In the present study, the effect of gametophytic selection on the segregation of molecular markers linked and unlinked to wilt resistance loci was investigated. A homozygous resistant genotype WR315 (h 1 h 1 h 2 h 2 ) was crossed to two susceptible lines, Karikadle (H 1 H 1 H 2 H 2 ) and BG256 (h 1 h 1 H 2 H 2 ), to generate two different F 1 populations. Three F 1 plants from each cross were subjected to gametophytic selection by spraying a pathotoxin at flower bud initiation stage, while the remaining F 1 plants in each cross were treated as control by spraying them with water. Both control and treated F 1 plants were selfed to generate respective F 2 populations. The seeds of control and selected F 2 populations of both crosses were sown to raise the plants. The DNA from 60 to 70 plants in each treatment group were isolated and tested for presence of the markers linked and unlinked to wilt resistance loci. Both the linked and unlinked markers showed expected monogenic ratio of 3:1 individually in control population. In the selected F 2 population the markers CS 27 700 linked to H 1 locus, A07C 417 and H 4 G 11 linked to H 2 locus of wilt resistance exhibited significant deviations for monogenic and digenic ratios. The unlinked markers NCPGR93 and NCPGR48 showed expected monogenic ratios in the selected F 2 population. The results demonstrated that the gametophytic selection for wilt resistance increase the frequency of resistance alleles and resistant plants in the progeny.

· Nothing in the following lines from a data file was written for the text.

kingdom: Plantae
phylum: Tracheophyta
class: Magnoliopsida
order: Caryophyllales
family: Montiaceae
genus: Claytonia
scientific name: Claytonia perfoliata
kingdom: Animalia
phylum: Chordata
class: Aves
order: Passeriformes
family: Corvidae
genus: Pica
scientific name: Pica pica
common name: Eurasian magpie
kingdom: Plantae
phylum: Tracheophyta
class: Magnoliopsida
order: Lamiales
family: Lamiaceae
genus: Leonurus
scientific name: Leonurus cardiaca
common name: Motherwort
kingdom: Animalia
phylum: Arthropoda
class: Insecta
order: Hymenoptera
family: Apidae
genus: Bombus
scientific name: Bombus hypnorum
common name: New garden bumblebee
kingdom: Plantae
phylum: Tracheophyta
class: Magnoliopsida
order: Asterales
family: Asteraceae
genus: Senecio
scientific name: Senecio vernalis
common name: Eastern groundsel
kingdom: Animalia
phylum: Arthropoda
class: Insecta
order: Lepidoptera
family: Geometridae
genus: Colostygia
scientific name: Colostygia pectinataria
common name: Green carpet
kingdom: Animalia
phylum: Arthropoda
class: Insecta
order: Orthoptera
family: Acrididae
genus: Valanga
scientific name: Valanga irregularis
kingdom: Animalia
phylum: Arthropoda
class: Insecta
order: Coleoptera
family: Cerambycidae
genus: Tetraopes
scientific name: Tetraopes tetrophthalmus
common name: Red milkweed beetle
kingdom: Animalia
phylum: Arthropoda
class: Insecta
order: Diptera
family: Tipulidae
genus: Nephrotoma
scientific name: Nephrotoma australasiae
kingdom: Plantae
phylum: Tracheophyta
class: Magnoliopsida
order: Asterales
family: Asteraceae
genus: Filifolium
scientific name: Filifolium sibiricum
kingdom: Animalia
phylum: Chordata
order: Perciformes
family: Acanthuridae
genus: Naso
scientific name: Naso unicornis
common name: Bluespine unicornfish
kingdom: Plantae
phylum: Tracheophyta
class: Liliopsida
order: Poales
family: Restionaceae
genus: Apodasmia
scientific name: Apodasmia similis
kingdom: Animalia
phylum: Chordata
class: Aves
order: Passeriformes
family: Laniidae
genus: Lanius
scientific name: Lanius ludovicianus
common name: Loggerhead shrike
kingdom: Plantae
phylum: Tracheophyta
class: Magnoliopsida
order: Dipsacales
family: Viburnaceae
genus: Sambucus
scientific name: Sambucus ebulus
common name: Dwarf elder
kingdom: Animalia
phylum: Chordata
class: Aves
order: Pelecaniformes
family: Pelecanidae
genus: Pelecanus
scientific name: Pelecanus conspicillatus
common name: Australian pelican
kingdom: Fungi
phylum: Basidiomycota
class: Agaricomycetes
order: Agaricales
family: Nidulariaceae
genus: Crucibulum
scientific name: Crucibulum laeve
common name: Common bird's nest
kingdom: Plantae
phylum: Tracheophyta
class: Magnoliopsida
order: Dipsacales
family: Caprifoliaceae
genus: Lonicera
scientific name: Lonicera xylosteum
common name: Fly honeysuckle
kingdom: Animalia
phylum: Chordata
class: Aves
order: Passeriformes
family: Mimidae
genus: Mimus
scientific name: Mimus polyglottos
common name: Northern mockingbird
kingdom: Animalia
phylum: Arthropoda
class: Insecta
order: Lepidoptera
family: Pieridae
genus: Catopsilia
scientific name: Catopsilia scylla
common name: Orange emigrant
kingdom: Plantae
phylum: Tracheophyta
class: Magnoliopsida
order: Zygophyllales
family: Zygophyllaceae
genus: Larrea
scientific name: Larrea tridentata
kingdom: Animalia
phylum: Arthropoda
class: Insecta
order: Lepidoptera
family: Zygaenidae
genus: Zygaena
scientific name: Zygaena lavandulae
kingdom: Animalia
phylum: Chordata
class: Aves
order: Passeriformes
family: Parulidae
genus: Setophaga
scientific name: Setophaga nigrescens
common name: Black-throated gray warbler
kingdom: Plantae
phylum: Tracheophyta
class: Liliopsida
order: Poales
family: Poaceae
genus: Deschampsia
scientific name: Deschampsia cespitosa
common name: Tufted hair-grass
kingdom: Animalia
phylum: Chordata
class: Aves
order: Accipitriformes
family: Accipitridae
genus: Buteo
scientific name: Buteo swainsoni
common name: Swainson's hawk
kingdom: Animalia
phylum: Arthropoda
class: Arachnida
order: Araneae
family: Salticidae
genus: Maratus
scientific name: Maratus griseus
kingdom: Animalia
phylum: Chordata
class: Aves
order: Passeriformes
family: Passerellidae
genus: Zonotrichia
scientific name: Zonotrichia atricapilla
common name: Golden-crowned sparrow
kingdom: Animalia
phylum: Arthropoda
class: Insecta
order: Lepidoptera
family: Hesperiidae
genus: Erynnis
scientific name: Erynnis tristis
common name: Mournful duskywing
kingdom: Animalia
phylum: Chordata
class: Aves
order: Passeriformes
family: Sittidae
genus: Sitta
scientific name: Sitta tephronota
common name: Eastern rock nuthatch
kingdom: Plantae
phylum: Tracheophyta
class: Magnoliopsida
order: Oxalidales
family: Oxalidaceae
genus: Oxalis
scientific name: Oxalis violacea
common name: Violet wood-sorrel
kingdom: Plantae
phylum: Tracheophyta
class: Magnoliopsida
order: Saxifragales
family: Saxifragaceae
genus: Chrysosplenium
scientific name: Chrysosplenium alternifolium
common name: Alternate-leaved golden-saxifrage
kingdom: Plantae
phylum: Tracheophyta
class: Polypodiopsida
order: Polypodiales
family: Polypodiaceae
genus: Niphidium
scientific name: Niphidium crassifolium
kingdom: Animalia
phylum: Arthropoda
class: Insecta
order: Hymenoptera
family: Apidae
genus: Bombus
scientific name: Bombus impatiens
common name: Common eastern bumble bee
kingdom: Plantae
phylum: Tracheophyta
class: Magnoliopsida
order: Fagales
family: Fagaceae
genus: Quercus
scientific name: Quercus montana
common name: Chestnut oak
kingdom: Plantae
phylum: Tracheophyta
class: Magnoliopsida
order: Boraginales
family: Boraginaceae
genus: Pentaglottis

Deviation from the expected segregation ratio of the marker closely linked to resistance loci suggests the presence of linkage drag in gametophytic selection for resistance. The significant deviation from monogenic ratio was also observed for the linked marker A07C 417 in the selected F 2 population of second cross BG256 × WR315. On the contrary, the segregation of markers in a different linkage not linked to resistance loci was not affected. Thus demonstrating the utility of gamete selection for resistance is increasing the frequency of resistant plant in the progeny independent of the parental genotype. Gametophytic selection can be applied in plant breeding programmes to develop wilt resistant genotypes in a short period.